=== Document text ===

Wednesday, April 27, 2005

Concern for Ohio's Smokers?

John Byczkowski of the Cincinnati Enquirer uses some tortured logic against Governor Taft's tax reform plan which includes increases in cigarette taxes. (Taft plan gives - and takes away):

...But critics find several problems with Taft's tax plan. First, while it cuts income taxes by 21 percent, it makes up for those cuts with higher taxes that disproportionately affect the poor. People earning less than $25,000, for instance, are twice as likely to be smokers as people earning more than $50,000...

Later in the article Byczkowski details that cigarette taxes are expected to increase to $1 per pack from 55 cents. This would result in an additional $46.80 per year for the smoker who buys two packs per week.

Porkopolis, being libertarian minded, is agnostic with respect to fellow citizens desire to deliver carcinogens to their lungs. However, cigarettes cost the State of Ohio in a big way.

===

__What is needed__:
From the post on Ohio's cigarette tax above, extract everything from "Wednesday, April 27, 2005" down to "more than $50,000...", word for word.

=== Material shown ===

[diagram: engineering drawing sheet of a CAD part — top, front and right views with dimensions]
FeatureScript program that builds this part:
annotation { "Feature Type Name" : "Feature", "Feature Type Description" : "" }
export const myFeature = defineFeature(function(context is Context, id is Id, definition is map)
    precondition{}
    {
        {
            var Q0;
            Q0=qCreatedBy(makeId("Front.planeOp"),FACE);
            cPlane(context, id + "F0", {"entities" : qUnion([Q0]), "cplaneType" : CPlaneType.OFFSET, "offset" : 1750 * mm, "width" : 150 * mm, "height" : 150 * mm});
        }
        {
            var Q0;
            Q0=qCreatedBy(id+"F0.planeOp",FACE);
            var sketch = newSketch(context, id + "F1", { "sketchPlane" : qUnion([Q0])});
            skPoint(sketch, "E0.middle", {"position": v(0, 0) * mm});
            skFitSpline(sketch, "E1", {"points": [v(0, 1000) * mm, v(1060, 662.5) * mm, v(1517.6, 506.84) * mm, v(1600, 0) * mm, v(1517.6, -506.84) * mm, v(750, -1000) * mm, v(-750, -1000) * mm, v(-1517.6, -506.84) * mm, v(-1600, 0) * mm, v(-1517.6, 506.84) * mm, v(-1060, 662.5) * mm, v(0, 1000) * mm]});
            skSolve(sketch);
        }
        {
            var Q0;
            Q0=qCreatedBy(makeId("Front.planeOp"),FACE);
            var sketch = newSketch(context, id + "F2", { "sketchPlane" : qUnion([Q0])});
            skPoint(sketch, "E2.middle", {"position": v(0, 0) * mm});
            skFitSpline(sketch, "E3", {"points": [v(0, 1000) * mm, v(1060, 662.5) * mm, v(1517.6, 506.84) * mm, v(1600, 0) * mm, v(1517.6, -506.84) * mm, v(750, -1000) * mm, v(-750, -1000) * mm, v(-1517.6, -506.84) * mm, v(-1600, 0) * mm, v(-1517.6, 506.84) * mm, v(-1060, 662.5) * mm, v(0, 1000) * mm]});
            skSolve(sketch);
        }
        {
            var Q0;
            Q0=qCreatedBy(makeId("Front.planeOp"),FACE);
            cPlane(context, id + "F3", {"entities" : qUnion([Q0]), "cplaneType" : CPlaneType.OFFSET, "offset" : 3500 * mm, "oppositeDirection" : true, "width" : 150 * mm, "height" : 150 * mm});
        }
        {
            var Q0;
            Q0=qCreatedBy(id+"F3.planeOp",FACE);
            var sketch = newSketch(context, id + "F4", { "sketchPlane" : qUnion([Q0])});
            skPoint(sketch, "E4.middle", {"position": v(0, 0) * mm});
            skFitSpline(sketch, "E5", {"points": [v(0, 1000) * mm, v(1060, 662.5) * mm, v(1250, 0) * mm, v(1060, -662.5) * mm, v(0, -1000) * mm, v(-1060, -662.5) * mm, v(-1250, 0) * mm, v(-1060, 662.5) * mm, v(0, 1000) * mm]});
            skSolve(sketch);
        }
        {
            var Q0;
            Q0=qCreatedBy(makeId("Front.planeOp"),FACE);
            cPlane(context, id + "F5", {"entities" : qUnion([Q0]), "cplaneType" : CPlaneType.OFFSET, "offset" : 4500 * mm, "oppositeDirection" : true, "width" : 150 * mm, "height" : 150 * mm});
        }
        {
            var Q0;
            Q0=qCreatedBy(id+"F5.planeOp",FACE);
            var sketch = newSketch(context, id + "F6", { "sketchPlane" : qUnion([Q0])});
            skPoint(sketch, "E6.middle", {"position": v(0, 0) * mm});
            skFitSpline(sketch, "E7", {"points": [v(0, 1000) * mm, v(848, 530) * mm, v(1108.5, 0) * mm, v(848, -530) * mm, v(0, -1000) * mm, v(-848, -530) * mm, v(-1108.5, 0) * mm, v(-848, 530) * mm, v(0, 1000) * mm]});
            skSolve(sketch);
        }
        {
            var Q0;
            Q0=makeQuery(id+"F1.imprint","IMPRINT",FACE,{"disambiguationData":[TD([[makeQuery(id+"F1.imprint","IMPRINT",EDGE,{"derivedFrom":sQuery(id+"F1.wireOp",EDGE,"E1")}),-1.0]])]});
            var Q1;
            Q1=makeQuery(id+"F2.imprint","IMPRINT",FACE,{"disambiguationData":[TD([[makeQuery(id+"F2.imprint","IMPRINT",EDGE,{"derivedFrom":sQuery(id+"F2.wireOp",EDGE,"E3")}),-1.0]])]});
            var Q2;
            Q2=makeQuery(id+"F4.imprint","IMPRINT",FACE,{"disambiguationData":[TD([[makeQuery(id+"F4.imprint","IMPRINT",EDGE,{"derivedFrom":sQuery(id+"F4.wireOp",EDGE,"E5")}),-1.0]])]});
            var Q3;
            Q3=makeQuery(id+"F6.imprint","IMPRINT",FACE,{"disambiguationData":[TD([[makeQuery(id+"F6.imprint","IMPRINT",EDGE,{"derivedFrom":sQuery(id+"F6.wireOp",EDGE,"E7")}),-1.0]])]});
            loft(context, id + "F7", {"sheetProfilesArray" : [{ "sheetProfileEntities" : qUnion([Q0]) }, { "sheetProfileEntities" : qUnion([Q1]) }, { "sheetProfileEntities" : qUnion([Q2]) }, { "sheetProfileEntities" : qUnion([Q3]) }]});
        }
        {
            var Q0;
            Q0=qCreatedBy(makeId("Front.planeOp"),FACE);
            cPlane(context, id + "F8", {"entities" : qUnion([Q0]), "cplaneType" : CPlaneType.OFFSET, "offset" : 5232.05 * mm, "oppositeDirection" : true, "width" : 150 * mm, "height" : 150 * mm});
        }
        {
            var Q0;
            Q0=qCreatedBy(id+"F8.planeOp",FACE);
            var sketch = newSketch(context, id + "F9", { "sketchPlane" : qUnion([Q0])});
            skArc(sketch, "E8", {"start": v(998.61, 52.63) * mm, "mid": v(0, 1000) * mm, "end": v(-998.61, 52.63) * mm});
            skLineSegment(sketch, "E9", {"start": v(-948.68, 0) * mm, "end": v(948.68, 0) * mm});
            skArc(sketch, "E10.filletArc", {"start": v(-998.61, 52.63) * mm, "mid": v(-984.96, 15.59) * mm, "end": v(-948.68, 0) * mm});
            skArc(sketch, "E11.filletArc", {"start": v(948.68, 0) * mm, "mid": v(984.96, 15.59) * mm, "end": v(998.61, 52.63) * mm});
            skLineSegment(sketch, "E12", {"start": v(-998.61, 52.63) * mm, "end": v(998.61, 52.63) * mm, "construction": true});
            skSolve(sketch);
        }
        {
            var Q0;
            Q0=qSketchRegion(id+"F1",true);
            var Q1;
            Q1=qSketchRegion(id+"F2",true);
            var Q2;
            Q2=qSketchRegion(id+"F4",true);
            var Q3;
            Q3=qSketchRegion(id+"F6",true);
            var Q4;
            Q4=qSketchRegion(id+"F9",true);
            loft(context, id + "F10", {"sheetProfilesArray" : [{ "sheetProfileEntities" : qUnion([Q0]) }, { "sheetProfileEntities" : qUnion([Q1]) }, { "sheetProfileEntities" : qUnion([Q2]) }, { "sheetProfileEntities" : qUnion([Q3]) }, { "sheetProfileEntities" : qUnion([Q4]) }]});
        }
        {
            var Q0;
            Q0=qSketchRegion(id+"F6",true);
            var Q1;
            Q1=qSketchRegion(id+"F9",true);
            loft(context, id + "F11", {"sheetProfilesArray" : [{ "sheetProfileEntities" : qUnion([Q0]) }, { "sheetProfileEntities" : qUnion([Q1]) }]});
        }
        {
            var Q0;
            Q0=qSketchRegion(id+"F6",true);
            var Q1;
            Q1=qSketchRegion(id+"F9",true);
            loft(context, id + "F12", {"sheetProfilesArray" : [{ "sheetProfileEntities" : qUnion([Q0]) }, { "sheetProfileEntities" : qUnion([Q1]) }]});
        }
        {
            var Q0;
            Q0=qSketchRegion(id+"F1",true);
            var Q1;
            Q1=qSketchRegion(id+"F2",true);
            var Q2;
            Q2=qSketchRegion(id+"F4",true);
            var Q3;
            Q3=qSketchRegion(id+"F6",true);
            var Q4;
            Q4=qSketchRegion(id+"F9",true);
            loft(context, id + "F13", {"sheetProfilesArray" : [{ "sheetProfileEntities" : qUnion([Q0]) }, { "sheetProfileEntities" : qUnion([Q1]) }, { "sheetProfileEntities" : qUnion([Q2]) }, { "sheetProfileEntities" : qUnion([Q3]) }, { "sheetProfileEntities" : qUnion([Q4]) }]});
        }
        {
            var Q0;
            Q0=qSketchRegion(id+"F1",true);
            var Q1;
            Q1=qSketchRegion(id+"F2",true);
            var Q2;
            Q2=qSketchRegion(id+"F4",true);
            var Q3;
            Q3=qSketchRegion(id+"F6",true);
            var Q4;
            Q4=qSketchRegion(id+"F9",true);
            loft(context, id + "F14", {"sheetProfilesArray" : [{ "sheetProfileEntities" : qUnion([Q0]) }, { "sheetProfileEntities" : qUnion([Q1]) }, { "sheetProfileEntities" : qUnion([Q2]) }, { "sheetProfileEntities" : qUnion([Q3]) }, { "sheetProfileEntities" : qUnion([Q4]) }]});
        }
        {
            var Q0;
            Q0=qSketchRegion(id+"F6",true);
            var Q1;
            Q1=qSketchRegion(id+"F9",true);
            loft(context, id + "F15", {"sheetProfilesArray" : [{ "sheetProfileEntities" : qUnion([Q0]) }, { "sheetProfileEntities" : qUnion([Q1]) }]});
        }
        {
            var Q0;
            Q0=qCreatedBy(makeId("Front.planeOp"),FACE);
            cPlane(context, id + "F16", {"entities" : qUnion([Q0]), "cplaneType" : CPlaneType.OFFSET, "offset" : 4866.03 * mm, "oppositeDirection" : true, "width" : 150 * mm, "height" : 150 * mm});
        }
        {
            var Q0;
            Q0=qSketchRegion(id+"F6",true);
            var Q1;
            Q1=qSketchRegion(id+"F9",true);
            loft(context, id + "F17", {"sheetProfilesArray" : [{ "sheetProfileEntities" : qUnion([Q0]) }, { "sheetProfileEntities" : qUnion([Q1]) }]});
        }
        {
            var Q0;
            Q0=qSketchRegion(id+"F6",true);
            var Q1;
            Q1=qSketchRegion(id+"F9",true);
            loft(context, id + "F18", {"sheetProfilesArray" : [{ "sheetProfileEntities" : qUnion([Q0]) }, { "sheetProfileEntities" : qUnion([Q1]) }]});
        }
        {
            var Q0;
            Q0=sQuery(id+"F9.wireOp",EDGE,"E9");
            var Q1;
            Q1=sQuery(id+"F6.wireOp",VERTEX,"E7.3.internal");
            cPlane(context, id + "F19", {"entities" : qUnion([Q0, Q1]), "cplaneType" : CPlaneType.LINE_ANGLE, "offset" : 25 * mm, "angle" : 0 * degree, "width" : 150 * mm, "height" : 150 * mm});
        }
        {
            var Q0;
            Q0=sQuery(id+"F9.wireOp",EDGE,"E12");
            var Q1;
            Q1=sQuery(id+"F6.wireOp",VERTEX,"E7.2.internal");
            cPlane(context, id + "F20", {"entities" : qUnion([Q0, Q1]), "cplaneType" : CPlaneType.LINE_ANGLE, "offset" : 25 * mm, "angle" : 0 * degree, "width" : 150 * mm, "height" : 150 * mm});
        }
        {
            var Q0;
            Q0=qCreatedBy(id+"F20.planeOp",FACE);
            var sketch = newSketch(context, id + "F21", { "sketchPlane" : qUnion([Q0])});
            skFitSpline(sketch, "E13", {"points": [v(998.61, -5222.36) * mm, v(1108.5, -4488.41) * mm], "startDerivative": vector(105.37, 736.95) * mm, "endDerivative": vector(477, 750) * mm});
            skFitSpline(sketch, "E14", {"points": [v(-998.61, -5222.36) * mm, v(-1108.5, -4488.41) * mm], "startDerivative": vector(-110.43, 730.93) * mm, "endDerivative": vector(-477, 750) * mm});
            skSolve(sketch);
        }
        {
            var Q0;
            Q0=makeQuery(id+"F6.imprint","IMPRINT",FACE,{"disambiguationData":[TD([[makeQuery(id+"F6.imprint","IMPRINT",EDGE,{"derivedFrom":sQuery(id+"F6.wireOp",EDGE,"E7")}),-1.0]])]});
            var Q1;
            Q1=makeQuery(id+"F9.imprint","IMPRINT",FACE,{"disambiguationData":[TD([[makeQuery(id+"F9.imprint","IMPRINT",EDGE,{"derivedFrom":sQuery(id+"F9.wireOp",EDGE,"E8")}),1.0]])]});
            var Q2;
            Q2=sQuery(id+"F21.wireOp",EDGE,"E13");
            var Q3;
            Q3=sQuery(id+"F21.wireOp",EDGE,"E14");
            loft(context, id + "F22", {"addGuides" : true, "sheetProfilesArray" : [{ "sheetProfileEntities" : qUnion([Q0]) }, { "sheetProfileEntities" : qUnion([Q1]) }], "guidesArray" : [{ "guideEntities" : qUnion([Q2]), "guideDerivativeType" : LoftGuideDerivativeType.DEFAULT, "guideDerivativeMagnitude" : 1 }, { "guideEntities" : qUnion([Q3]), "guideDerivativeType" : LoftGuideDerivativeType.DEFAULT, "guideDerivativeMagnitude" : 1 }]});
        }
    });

===

__Exercise response__:
Wednesday, April 27, 2005

Concern for Ohio's Smokers?

John Byczkowski of the Cincinnati Enquirer uses some tortured logic against Governor Taft's tax reform plan which includes increases in cigarette taxes. (Taft plan gives - and takes away):

...But critics find several problems with Taft's tax plan. First, while it cuts income taxes by 21 percent, it makes up for those cuts with higher taxes that disproportionately affect the poor. People earning less than $25,000, for instance, are twice as likely to be smokers as people earning more than $50,000...